::: Textauszug
Winterruhe oder saisonale Ruhe
Eine echte Winterruhe hält Boa constrictor nicht. In ihrem großen Verbreitungsgebiet erlebt sie jedoch regionale Regen- und Trockenzeiten sowie jahreszeitliche Temperaturschwankungen. Für die normale Heimtierhaltung genügt eine moderate Nachtabsenkung bei stabilem Grundklima. Eine gezielte saisonale Abkühlung zur Zucht sollte nur bei bekannter Herkunft, gesunden adulten Tieren und mit entsprechender Erfahrung erfolgen. Starke oder lang anhaltende Kälte ist zu vermeiden.
Endgröße und Lebenserwartung
Die erreichbare Gesamtlänge hängt deutlich von Geschlecht, regionaler Abstammung und Zuchtlinie ab. Viele Boa constrictor liegen ausgewachsen ungefähr zwischen 2 und 3 m; Weibchen werden meist größer und massiger als Männchen. Einzelne Tiere können diese Spanne überschreiten. Da „Keltic Albino“ keine verlässliche Lokalitätsangabe ist, sollte die zu erwartende Endgröße anhand dokumentierter Elterntiere geprüft werden. Unabhängig von der Länge entwickelt die Art einen kräftigen, muskulösen Körper und benötigt entsprechend belastbare Einrichtung sowie langfristig viel Raum.
::::::
## Ihre Aufgaben
A: Fassen Sie den Absatz „Die erreichbare Gesamtlänge hängt …“ aus dem Textauszug als knappe Stichpunktliste zusammen und behalten Sie dabei seine zentralen Angaben bei.
B: Schreiben Sie aus dem Textauszug die Passage von „Winterruhe oder saisonale“ bis einschließlich „ist zu vermeiden.“ wortgetreu ab.
C: Stimmen diese Aussagen mit dem Textauszug überein? Antworten Sie jeweils mit Ja oder Nein und zitieren Sie die ausschlaggebenden Worte wörtlich.
(i) Boa constrictor hält eine echte Winterruhe.
(ii) Weibchen werden in der Regel größer als Männchen.
(iii) In der normalen Heimtierhaltung reicht eine moderate Nachtabsenkung aus.
Die anschließende Auflistung ist eigenständiges Material und gehört nicht zum Textauszug.
::: Angezeigte Auflistung
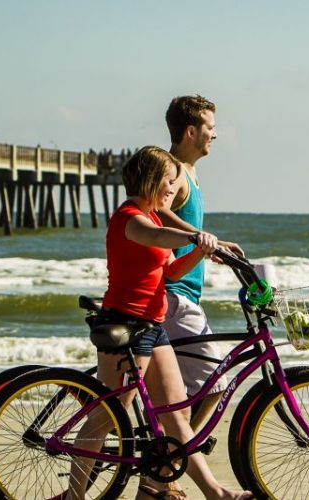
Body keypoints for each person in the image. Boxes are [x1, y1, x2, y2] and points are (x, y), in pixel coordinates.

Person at [66, 146, 251, 500]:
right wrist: (194, 237)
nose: (171, 190)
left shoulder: (152, 218)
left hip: (153, 326)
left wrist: (200, 251)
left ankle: (216, 493)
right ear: (151, 180)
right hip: (124, 326)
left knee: (176, 418)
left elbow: (170, 270)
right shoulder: (130, 218)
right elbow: (153, 239)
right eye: (168, 182)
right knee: (107, 416)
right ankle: (75, 497)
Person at [157, 95, 244, 430]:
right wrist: (202, 238)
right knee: (215, 384)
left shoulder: (188, 171)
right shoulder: (174, 170)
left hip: (181, 295)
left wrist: (213, 244)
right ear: (191, 131)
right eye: (211, 127)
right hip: (174, 296)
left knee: (175, 392)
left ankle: (163, 469)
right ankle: (179, 457)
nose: (216, 135)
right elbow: (157, 210)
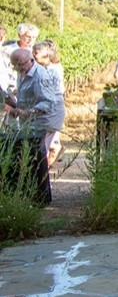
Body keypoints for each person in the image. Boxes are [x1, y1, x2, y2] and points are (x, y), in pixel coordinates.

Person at [3, 47, 63, 203]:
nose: (18, 68)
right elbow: (26, 97)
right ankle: (31, 192)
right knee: (29, 152)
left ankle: (41, 196)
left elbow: (48, 102)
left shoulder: (40, 76)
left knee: (36, 153)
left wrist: (24, 112)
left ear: (31, 60)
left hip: (46, 117)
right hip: (31, 116)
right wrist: (14, 102)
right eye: (15, 65)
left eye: (21, 65)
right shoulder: (22, 71)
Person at [31, 41, 65, 166]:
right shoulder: (42, 69)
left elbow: (50, 94)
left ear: (46, 55)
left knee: (43, 144)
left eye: (36, 53)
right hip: (46, 110)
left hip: (51, 111)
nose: (33, 55)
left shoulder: (52, 70)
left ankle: (42, 172)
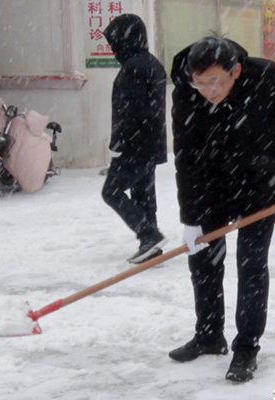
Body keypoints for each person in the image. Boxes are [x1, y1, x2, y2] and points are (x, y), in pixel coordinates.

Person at [168, 35, 275, 382]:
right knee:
::::::
## Lösungen je Aufgabe
A:
- Gesamtlänge abhängig von Geschlecht, regionaler Abstammung und Zuchtlinie
- Viele ausgewachsene Tiere etwa 2 bis 3 m lang
- Weibchen meist größer und massiger als Männchen
- Einzelne Tiere können diese Spanne überschreiten
- „Keltic Albino“ ist keine verlässliche Lokalitätsangabe, daher Endgröße anhand dokumentierter Elterntiere prüfen
- Unabhängig von der Länge kräftiger, muskulöser Körper, daher belastbare Einrichtung und langfristig viel Raum nötig

B:
Winterruhe oder saisonale Ruhe
Eine echte Winterruhe hält Boa constrictor nicht. In ihrem großen Verbreitungsgebiet erlebt sie jedoch regionale Regen- und Trockenzeiten sowie jahreszeitliche Temperaturschwankungen. Für die normale Heimtierhaltung genügt eine moderate Nachtabsenkung bei stabilem Grundklima. Eine gezielte saisonale Abkühlung zur Zucht sollte nur bei bekannter Herkunft, gesunden adulten Tieren und mit entsprechender Erfahrung erfolgen. Starke oder lang anhaltende Kälte ist zu vermeiden.

C:
(i) Nein: „Eine echte Winterruhe hält Boa constrictor nicht.“
(ii) Ja: „Weibchen werden meist größer und massiger als Männchen.“
(iii) Ja: „Für die normale Heimtierhaltung genügt eine moderate Nachtabsenkung bei stabilem Grundklima.“